It was just a matter of time before Twitter followed the lead of social networks Facebook (FB) and LinkedIn (LNKD) and made a grand and bold entrance into the public markets. Later this week, the microblogging network will do just that, and today bumped its price target higher signaling strong investor demand.
Twitter in an SEC filing earlier today said it has increased its initial public offering range to $23-$25, up from a previous price target of $17-$20. The company maintained its offering at 70 million shares, and if the overallotment option of 10.5 million shares is exercised, Twitter will raise up to $2 billion.
While many equity analysts forecast that Twitter will be valued near $11 billion, the new pricing cranks the company at up to $13.6 billion, 12.5 – 13.6 times the outlook for 2014 revenue of $1 billion, according to eMarketer.

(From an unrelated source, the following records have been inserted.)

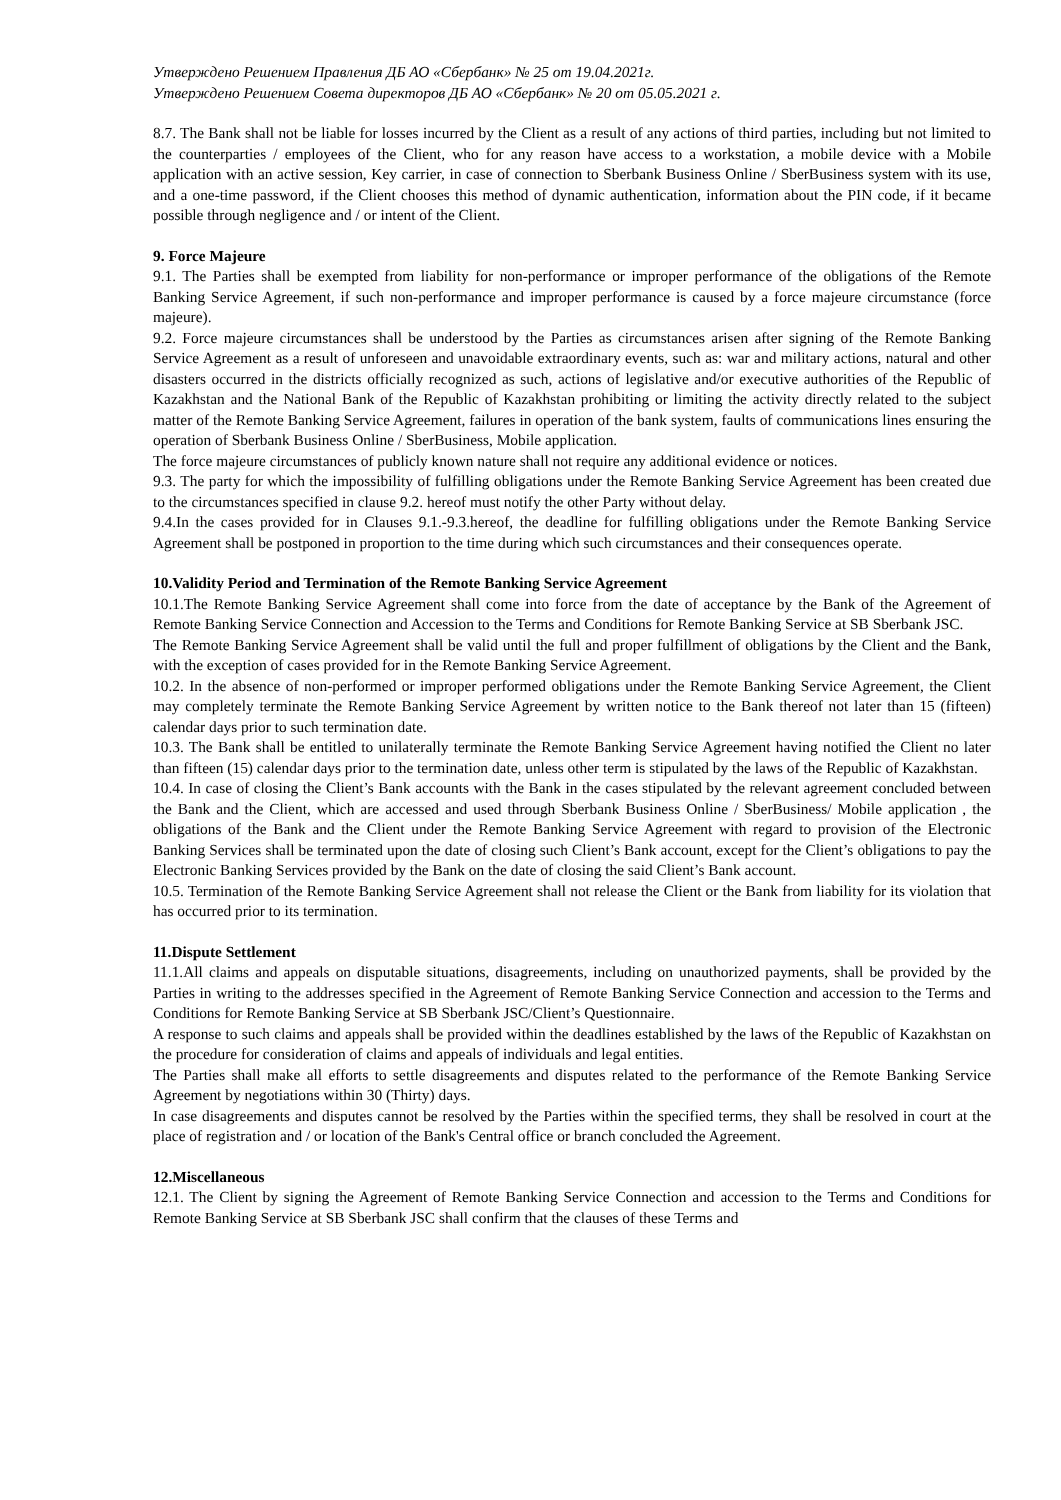Утверждено Решением Правления ДБ АО «Сбербанк» № 25 от 19.04.2021г.
Утверждено Решением Совета директоров ДБ АО «Сбербанк» № 20 от 05.05.2021 г.
8.7. The Bank shall not be liable for losses incurred by the Client as a result of any actions of third parties, including but not limited to the counterparties / employees of the Client, who for any reason have access to a workstation, a mobile device with a Mobile application with an active session, Key carrier, in case of connection to Sberbank Business Online / SberBusiness system with its use, and a one-time password, if the Client chooses this method of dynamic authentication, information about the PIN code, if it became possible through negligence and / or intent of the Client.
9. Force Majeure
9.1. The Parties shall be exempted from liability for non-performance or improper performance of the obligations of the Remote Banking Service Agreement, if such non-performance and improper performance is caused by a force majeure circumstance (force majeure).
9.2. Force majeure circumstances shall be understood by the Parties as circumstances arisen after signing of the Remote Banking Service Agreement as a result of unforeseen and unavoidable extraordinary events, such as: war and military actions, natural and other disasters occurred in the districts officially recognized as such, actions of legislative and/or executive authorities of the Republic of Kazakhstan and the National Bank of the Republic of Kazakhstan prohibiting or limiting the activity directly related to the subject matter of the Remote Banking Service Agreement, failures in operation of the bank system, faults of communications lines ensuring the operation of Sberbank Business Online / SberBusiness, Mobile application.
The force majeure circumstances of publicly known nature shall not require any additional evidence or notices.
9.3. The party for which the impossibility of fulfilling obligations under the Remote Banking Service Agreement has been created due to the circumstances specified in clause 9.2. hereof must notify the other Party without delay.
9.4.In the cases provided for in Clauses 9.1.-9.3.hereof, the deadline for fulfilling obligations under the Remote Banking Service Agreement shall be postponed in proportion to the time during which such circumstances and their consequences operate.
10.Validity Period and Termination of the Remote Banking Service Agreement
10.1.The Remote Banking Service Agreement shall come into force from the date of acceptance by the Bank of the Agreement of Remote Banking Service Connection and Accession to the Terms and Conditions for Remote Banking Service at SB Sberbank JSC.
The Remote Banking Service Agreement shall be valid until the full and proper fulfillment of obligations by the Client and the Bank, with the exception of cases provided for in the Remote Banking Service Agreement.
10.2. In the absence of non-performed or improper performed obligations under the Remote Banking Service Agreement, the Client may completely terminate the Remote Banking Service Agreement by written notice to the Bank thereof not later than 15 (fifteen) calendar days prior to such termination date.
10.3. The Bank shall be entitled to unilaterally terminate the Remote Banking Service Agreement having notified the Client no later than fifteen (15) calendar days prior to the termination date, unless other term is stipulated by the laws of the Republic of Kazakhstan.
10.4. In case of closing the Client’s Bank accounts with the Bank in the cases stipulated by the relevant agreement concluded between the Bank and the Client, which are accessed and used through Sberbank Business Online / SberBusiness/ Mobile application , the obligations of the Bank and the Client under the Remote Banking Service Agreement with regard to provision of the Electronic Banking Services shall be terminated upon the date of closing such Client’s Bank account, except for the Client’s obligations to pay the Electronic Banking Services provided by the Bank on the date of closing the said Client’s Bank account.
10.5. Termination of the Remote Banking Service Agreement shall not release the Client or the Bank from liability for its violation that has occurred prior to its termination.
11.Dispute Settlement
11.1.All claims and appeals on disputable situations, disagreements, including on unauthorized payments, shall be provided by the Parties in writing to the addresses specified in the Agreement of Remote Banking Service Connection and accession to the Terms and Conditions for Remote Banking Service at SB Sberbank JSC/Client’s Questionnaire.
A response to such claims and appeals shall be provided within the deadlines established by the laws of the Republic of Kazakhstan on the procedure for consideration of claims and appeals of individuals and legal entities.
The Parties shall make all efforts to settle disagreements and disputes related to the performance of the Remote Banking Service Agreement by negotiations within 30 (Thirty) days.
In case disagreements and disputes cannot be resolved by the Parties within the specified terms, they shall be resolved in court at the place of registration and / or location of the Bank's Central office or branch concluded the Agreement.
12.Miscellaneous
12.1. The Client by signing the Agreement of Remote Banking Service Connection and accession to the Terms and Conditions for Remote Banking Service at SB Sberbank JSC shall confirm that the clauses of these Terms and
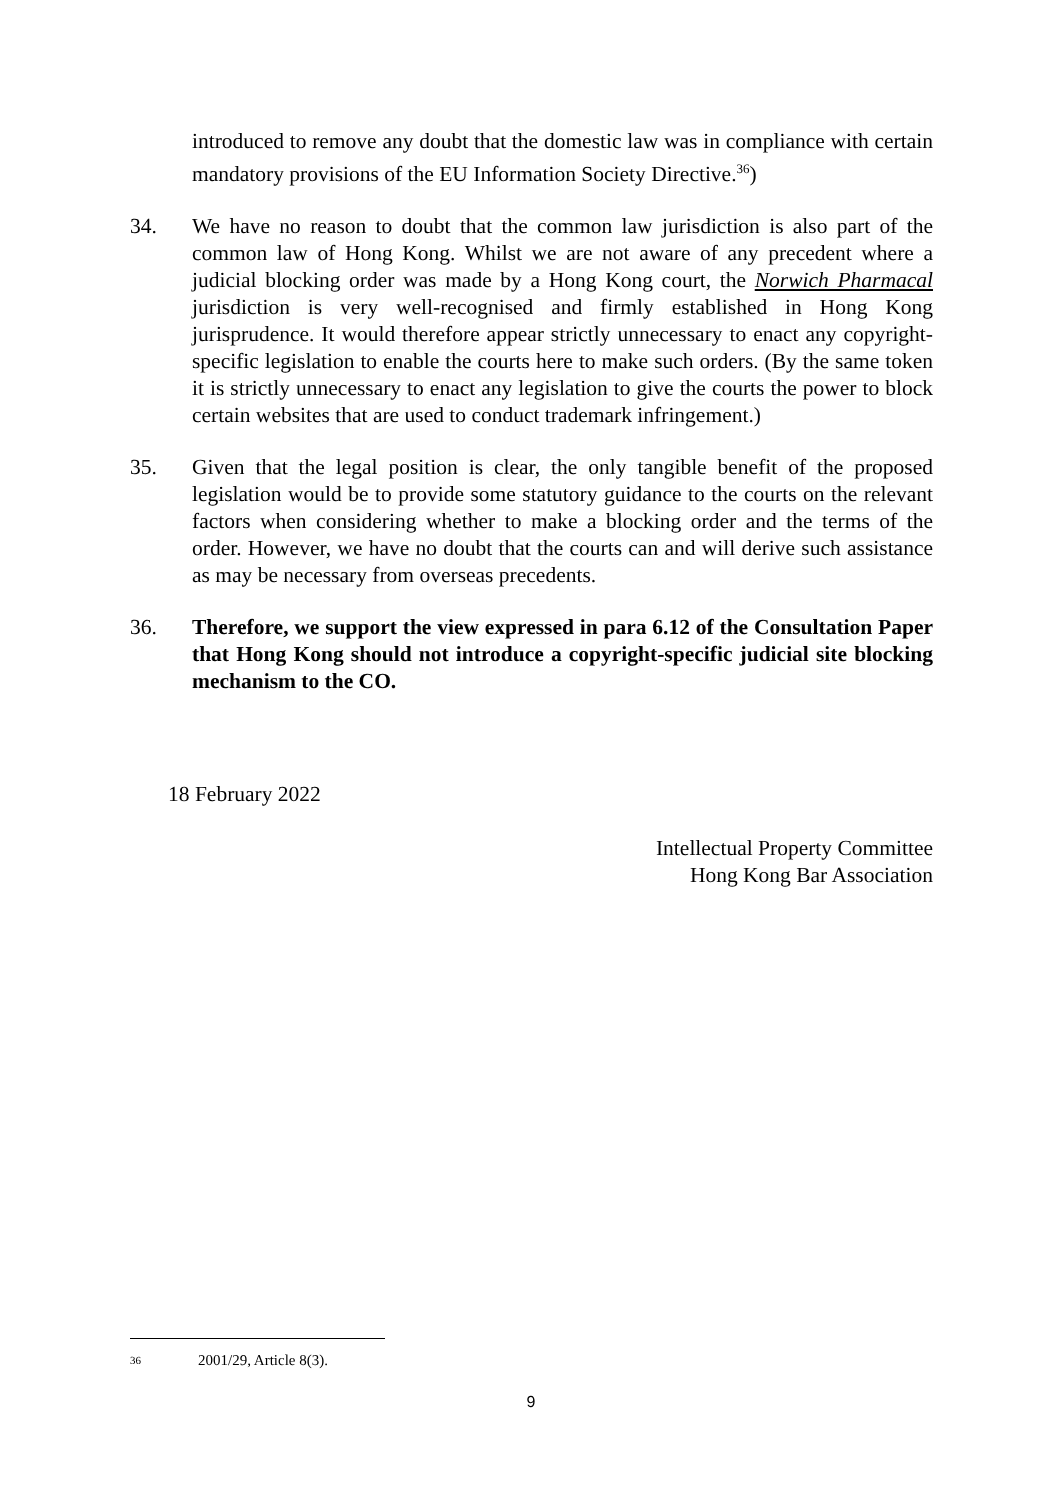introduced to remove any doubt that the domestic law was in compliance with certain mandatory provisions of the EU Information Society Directive.<sup>36</sup>)
34. We have no reason to doubt that the common law jurisdiction is also part of the common law of Hong Kong. Whilst we are not aware of any precedent where a judicial blocking order was made by a Hong Kong court, the Norwich Pharmacal jurisdiction is very well-recognised and firmly established in Hong Kong jurisprudence. It would therefore appear strictly unnecessary to enact any copyright-specific legislation to enable the courts here to make such orders. (By the same token it is strictly unnecessary to enact any legislation to give the courts the power to block certain websites that are used to conduct trademark infringement.)
35. Given that the legal position is clear, the only tangible benefit of the proposed legislation would be to provide some statutory guidance to the courts on the relevant factors when considering whether to make a blocking order and the terms of the order. However, we have no doubt that the courts can and will derive such assistance as may be necessary from overseas precedents.
36. Therefore, we support the view expressed in para 6.12 of the Consultation Paper that Hong Kong should not introduce a copyright-specific judicial site blocking mechanism to the CO.
18 February 2022
Intellectual Property Committee
Hong Kong Bar Association
36 2001/29, Article 8(3).
9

Both Facebook and LinkedIn trade around 12 times their forecast 2014 revenue.
Despite the hike, some analysts still see the price target as a low-ball, noting the company’s growth potential in the online ad market and 230 million users. As reported by MarketWatch, Topeka Capital analyst Victor Anthony sets a price target of $54 on the stock, in a note saying “Twitter has less than 1% of a $1 trillion-plus addressable market. Opportunities exist to expand into search, commerce, more aggressively into video and even payments.”
For comparison purposes, Facebook set its IPO at $38, raising more than $16 billion went it went public in May 2012 – the stock today trades at $48.57, below its record $54.83 set October 18, 2013, but up nearly 30 percent from its IPO price.
LinkedIn set its IPO at $45, soaring 109% to close its first day in the public markets at $94.25 – and just like that, the company was worth $8.9 billion, marking the biggest Internet IPO since Google in 2004. LinkedIn today trades at $223.97.